TEKS BACAAN:
***

Lompat ke konten Lompat ke sidebar Lompat ke footer

Air Terjun Parangloe: Antara aku dan Kebersamaan

air terjun parangloe
Sumber ilustrasi: pixabay.com


Bagiku alam itu ketenangan. Keheningan menuju penat yang terlapang.
Bagiku alam itu keteduhan.  Kesejukan api-api lentera malam.
Bagiku alam itu keindahan. Dari puncak kau memandang, dari dasar kau membuang, segalanya kau merasakan Tuhan.
Alam itu waktu yang terbuang. Dimulai dengan angan angan dan pergi dengan membawa kenangan.
Alam itu ikatan. Ikatanku dengan kebersamaan. Aroma sisa pembakaran, dan candaan teman diperapian adalah jejak-jejak kerinduan.
Antara aku dan dia tak ada retas yang batas, tak ada dinding pembatas.
Antara aku dan dia adalah pelepas dahaga. Dahagaku akan beban-beban. Dahagaku akan kesibukan.
Alam itu misteri, penuh  teka-teki. Menerka-nerka apa sebab yang datang.
Padahal suara-suara itu dari Tuhan, gerak-gerik dari sang pencipta alam.
Aku mengimpi keadilan yang seharusya kupersembahkan kepada yang meberiku kehidupan.
Syukur kepada Tuhan dan pegang erat sang alam adalah jawaban.
Gesekankiu dengan Tuhan adalah gesekanku dengan alam.
Sapaanku dengan Alam adalah sapaanku dengan Tuhan.
Aku mengimpi keadilan. Karena hidup adalah, Kau, Alam dan Tuhan.

***

MATERI TERSEDIA:
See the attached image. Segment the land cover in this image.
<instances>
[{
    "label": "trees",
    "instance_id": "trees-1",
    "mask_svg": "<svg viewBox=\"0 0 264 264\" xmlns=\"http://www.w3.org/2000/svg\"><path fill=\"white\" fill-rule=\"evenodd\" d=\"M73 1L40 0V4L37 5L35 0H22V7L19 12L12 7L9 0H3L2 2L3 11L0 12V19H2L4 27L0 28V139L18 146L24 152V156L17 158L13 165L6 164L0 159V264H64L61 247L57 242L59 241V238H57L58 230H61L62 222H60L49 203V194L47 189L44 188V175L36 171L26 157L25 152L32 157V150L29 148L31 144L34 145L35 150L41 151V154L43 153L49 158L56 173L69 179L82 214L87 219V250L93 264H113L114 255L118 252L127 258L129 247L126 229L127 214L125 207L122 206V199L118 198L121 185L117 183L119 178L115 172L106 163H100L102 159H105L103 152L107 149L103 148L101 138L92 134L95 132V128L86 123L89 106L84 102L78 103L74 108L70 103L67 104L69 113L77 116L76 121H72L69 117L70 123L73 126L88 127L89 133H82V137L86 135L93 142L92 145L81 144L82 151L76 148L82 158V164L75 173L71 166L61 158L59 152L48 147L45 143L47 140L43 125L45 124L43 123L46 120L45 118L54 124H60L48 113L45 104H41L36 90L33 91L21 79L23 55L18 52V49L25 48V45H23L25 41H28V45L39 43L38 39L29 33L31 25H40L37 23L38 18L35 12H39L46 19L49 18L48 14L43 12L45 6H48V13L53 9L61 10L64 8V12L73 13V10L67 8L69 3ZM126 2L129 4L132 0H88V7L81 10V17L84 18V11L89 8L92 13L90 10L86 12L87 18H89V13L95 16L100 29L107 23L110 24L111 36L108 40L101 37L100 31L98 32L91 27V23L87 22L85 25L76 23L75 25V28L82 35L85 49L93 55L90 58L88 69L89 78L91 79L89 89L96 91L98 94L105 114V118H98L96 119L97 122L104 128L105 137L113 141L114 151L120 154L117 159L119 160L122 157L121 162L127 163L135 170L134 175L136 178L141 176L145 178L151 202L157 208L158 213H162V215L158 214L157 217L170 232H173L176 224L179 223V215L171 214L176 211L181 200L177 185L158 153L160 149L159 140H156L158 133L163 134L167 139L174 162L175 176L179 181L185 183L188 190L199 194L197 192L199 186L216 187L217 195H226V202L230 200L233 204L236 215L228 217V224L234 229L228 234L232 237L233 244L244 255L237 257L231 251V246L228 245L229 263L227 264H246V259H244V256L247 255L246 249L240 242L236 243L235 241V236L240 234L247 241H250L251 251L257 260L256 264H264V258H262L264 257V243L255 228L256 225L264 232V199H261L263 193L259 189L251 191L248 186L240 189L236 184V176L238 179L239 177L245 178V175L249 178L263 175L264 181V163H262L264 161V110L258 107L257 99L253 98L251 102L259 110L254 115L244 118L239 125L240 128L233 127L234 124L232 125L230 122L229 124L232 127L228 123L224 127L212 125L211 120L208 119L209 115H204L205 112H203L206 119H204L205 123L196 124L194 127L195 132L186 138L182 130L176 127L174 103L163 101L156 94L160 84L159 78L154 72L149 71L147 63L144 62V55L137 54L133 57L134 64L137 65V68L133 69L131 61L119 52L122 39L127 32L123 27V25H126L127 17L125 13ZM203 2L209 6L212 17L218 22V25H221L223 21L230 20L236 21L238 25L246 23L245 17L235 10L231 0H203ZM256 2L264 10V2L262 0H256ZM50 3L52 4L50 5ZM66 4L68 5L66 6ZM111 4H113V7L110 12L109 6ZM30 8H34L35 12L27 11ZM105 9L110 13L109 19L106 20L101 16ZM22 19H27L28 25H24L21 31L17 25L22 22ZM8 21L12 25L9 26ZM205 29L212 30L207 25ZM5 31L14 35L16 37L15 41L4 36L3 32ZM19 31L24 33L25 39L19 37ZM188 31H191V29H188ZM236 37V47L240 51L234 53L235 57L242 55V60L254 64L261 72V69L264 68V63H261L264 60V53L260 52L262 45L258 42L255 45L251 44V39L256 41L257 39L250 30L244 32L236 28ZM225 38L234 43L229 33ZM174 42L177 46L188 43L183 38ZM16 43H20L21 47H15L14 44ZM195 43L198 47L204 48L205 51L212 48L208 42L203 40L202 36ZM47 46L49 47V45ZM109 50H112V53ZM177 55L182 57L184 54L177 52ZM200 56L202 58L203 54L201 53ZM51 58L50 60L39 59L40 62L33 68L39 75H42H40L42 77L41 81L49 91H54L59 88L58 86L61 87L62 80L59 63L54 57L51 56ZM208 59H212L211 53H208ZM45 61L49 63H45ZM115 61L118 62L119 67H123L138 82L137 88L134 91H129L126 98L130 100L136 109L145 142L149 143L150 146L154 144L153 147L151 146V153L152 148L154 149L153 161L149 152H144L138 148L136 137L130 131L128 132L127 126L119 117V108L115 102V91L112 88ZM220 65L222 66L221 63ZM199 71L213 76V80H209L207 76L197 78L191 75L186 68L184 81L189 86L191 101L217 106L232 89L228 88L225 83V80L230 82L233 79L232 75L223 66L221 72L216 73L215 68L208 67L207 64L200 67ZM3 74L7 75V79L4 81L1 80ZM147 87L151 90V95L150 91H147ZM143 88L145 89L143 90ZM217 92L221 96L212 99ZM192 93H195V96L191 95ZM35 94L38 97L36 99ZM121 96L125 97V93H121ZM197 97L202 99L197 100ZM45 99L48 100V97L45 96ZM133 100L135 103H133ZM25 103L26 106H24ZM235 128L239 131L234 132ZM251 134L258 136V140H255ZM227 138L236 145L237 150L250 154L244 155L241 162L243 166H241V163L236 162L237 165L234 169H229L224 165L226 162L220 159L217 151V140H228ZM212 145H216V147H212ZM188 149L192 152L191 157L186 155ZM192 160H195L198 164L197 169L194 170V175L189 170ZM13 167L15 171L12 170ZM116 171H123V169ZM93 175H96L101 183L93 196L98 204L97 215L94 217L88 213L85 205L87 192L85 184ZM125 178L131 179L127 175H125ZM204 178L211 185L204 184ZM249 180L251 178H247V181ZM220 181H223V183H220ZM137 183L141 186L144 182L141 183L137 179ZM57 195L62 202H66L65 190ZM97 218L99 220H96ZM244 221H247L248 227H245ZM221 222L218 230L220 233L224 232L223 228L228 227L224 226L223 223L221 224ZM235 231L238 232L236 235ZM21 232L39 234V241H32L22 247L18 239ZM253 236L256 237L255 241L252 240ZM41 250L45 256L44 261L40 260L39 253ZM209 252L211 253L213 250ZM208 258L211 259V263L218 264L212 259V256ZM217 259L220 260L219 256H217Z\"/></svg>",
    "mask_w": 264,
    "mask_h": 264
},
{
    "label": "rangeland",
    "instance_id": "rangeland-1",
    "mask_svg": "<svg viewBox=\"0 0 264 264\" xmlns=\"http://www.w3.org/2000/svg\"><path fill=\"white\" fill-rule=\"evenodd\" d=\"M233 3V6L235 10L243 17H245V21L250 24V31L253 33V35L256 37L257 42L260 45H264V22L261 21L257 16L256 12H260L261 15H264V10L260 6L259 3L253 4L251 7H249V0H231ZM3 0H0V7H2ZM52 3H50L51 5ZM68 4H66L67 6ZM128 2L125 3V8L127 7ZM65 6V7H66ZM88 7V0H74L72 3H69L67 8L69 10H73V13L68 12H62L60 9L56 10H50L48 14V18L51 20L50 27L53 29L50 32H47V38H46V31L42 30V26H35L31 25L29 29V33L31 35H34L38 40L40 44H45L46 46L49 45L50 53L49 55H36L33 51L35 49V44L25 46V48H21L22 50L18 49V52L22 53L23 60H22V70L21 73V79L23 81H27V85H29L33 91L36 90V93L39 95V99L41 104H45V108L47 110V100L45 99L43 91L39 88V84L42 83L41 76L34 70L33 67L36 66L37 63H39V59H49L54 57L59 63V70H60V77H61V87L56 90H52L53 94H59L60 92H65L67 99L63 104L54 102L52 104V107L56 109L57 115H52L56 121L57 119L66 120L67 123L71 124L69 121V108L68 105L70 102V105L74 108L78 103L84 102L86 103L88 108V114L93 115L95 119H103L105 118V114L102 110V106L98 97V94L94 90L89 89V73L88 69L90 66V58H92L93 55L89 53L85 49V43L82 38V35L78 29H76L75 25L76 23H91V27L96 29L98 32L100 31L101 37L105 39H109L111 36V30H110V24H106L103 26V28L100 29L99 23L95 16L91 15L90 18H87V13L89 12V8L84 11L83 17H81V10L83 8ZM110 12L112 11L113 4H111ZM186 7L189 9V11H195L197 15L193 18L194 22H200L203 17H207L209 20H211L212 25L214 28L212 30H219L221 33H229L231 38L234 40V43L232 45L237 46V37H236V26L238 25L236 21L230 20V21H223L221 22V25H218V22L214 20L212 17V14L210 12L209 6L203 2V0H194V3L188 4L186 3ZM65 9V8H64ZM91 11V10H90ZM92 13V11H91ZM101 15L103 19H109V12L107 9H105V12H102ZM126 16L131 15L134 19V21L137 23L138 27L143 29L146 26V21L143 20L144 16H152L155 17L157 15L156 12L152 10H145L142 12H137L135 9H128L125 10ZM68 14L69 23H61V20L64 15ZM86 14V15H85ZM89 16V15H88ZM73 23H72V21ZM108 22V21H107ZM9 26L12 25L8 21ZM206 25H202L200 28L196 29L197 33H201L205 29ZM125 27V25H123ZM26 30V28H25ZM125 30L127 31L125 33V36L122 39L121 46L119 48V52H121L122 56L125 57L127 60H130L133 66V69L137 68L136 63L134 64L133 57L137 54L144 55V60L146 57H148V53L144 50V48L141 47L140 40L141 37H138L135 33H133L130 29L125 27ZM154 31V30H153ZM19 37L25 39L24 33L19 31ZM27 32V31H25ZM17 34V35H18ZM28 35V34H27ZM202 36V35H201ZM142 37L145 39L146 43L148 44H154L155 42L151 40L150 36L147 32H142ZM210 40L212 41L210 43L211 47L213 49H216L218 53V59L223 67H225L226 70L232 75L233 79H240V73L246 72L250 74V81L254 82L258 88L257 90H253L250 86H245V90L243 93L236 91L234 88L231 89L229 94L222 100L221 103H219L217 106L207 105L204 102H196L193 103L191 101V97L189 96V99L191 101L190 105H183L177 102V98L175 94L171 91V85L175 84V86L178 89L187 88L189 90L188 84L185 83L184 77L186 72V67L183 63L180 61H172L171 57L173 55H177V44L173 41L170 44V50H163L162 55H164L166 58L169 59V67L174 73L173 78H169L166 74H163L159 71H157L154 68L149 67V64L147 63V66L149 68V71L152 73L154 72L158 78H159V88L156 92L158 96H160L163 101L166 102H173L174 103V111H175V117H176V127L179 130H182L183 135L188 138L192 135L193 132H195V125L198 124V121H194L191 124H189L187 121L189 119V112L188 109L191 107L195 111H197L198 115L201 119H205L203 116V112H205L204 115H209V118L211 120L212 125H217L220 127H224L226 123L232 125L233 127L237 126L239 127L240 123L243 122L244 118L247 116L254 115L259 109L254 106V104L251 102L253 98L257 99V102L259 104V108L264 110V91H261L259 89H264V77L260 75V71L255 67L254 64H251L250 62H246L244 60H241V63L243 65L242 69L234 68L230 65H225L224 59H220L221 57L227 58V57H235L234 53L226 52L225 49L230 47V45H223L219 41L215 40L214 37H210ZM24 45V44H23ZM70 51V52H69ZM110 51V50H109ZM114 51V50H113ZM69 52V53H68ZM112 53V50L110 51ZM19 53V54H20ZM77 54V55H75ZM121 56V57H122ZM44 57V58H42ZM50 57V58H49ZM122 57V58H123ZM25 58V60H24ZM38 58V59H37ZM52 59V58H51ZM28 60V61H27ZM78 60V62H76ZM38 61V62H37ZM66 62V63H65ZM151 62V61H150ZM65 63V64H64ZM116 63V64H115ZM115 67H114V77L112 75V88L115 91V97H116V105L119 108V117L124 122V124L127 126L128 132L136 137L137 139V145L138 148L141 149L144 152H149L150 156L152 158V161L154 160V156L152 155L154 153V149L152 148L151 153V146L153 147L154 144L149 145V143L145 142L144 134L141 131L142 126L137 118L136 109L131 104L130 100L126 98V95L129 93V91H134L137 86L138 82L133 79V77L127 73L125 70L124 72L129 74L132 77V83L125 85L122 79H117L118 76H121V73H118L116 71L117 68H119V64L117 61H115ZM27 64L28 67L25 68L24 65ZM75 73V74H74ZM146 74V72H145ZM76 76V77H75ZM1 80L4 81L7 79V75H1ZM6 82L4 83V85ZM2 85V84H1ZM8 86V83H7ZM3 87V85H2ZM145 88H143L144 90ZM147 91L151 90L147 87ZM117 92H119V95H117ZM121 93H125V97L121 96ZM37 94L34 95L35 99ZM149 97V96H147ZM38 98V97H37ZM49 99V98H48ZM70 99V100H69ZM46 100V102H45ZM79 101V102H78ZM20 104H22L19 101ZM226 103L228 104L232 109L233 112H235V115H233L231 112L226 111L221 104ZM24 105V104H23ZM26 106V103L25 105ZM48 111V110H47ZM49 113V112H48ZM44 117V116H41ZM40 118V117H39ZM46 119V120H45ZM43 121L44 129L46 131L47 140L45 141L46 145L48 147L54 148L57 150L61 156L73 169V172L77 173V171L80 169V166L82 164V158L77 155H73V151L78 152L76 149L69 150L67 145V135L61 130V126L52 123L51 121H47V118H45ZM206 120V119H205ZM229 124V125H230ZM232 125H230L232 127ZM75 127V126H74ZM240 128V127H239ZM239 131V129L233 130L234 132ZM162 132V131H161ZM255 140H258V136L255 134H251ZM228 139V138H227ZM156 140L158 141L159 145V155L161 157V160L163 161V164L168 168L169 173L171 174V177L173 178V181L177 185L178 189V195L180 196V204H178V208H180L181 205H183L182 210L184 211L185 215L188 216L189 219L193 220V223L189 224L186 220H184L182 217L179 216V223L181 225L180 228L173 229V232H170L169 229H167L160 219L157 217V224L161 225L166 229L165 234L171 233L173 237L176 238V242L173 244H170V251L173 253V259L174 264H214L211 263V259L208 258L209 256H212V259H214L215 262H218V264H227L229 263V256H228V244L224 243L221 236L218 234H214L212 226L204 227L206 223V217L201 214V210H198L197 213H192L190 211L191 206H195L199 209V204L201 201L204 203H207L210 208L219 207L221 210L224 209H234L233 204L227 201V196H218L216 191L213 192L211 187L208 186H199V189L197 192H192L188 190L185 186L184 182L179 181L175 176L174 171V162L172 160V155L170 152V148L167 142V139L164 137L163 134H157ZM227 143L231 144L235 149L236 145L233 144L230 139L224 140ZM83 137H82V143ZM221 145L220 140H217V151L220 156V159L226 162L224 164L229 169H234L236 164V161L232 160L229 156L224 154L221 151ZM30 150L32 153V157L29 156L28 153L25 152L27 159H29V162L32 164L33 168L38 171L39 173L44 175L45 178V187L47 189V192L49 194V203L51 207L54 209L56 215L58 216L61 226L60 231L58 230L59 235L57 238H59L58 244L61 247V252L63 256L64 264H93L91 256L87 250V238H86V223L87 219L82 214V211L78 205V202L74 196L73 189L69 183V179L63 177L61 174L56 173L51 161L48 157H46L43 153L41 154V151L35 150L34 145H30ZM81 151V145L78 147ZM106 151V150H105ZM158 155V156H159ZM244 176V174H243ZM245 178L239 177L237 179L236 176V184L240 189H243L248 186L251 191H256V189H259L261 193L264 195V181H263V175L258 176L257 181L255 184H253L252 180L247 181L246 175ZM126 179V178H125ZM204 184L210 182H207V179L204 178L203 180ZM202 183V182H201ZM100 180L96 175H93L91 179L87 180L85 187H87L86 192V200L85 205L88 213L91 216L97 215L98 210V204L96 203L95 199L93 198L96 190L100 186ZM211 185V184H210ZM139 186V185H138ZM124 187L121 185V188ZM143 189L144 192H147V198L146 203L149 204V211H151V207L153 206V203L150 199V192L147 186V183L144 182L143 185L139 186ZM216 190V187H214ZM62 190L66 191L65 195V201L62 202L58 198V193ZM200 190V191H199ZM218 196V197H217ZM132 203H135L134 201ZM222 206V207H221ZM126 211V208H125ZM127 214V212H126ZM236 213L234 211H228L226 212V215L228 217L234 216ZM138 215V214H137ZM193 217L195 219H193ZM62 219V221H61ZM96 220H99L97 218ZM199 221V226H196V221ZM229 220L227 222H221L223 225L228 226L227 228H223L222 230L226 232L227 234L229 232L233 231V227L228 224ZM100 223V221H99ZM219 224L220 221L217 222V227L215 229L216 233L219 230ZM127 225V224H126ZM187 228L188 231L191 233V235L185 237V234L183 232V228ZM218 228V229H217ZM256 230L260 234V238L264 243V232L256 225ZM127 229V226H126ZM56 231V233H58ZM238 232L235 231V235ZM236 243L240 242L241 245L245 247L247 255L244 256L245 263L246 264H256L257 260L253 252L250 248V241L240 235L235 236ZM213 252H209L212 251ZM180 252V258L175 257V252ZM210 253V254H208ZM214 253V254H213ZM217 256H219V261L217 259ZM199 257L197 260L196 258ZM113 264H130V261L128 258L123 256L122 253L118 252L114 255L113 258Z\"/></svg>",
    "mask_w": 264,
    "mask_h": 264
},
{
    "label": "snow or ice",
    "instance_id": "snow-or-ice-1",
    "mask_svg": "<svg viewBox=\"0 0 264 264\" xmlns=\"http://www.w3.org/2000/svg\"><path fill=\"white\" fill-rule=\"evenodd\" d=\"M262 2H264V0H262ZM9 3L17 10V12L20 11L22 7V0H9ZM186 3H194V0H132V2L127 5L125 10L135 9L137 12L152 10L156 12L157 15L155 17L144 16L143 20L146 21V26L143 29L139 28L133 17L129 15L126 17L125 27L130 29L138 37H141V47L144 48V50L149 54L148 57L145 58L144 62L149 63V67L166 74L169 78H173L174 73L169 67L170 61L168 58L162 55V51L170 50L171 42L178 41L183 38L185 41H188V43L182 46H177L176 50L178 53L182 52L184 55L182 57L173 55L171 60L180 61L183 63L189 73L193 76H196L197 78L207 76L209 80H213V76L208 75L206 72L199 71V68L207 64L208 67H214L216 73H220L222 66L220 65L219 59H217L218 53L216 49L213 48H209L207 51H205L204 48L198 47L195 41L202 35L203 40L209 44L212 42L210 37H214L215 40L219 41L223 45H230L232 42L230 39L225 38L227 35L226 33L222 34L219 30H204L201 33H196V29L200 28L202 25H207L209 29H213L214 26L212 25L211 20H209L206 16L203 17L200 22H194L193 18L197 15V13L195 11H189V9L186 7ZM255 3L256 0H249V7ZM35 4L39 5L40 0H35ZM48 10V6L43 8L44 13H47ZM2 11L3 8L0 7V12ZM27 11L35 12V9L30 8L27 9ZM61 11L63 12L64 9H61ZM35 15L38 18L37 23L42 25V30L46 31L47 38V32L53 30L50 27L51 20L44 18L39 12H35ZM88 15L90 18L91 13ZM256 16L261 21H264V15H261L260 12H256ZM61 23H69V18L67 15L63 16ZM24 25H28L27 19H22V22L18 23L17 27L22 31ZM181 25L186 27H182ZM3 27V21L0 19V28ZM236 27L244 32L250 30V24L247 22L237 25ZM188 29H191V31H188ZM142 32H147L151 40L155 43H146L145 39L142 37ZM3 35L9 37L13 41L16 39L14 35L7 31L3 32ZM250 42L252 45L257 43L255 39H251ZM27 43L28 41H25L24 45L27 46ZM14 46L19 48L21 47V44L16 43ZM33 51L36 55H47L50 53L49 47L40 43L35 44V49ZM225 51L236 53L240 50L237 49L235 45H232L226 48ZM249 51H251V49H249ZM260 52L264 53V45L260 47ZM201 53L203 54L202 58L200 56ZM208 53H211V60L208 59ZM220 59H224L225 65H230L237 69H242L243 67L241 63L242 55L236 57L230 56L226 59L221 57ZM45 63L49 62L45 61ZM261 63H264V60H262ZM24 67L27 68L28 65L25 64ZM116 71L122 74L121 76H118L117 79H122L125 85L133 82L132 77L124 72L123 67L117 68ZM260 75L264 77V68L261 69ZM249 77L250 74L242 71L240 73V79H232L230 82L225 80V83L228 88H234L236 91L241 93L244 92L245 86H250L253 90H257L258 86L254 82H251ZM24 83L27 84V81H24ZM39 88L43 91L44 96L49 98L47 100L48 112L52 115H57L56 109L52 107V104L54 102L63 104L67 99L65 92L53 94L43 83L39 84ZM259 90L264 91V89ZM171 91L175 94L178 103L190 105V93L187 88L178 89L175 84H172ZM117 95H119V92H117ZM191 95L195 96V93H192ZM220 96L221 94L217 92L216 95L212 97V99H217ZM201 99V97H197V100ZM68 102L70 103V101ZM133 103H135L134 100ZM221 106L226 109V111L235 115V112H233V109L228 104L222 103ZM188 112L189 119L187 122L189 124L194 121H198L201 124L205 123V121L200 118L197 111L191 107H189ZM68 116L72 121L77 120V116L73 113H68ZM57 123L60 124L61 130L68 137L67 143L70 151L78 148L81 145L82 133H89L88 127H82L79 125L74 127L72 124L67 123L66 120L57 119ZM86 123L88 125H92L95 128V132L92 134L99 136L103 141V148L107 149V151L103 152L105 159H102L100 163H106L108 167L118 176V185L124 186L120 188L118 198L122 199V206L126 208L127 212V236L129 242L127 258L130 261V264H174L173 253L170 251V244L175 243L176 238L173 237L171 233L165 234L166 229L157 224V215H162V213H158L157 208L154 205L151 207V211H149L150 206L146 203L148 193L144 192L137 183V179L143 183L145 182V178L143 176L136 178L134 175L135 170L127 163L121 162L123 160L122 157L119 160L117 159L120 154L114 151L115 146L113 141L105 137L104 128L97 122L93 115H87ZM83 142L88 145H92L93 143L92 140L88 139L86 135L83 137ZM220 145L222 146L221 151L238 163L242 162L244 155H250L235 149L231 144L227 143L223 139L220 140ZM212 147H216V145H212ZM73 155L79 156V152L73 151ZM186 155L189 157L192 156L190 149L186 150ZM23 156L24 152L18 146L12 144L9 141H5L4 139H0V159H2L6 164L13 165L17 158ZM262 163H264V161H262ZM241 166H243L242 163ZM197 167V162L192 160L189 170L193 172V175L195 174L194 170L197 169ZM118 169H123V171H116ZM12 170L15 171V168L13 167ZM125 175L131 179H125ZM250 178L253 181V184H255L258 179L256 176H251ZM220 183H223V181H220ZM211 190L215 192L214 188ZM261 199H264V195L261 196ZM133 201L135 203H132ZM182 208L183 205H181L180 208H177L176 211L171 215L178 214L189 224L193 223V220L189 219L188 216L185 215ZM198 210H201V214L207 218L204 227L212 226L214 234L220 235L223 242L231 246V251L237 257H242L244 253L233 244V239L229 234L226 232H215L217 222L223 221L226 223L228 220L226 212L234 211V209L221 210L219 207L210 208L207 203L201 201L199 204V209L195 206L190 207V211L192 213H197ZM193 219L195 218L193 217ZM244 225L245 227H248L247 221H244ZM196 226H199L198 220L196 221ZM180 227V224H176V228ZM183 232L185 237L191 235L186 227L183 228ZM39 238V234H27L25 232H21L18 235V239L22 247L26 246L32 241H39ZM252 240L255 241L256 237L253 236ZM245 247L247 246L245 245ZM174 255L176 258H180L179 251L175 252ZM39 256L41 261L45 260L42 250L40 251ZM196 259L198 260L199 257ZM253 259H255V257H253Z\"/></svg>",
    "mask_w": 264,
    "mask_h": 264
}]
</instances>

***

TUGAS DIKERJAKAN:
Dalam puisi tentang Air Terjun Parangloe, alam disebut sebagai ikatan dengan apa? Materi tersebut tidak perlu dipakai.

JAWABAN LENGKAP:
Dengan kebersamaan.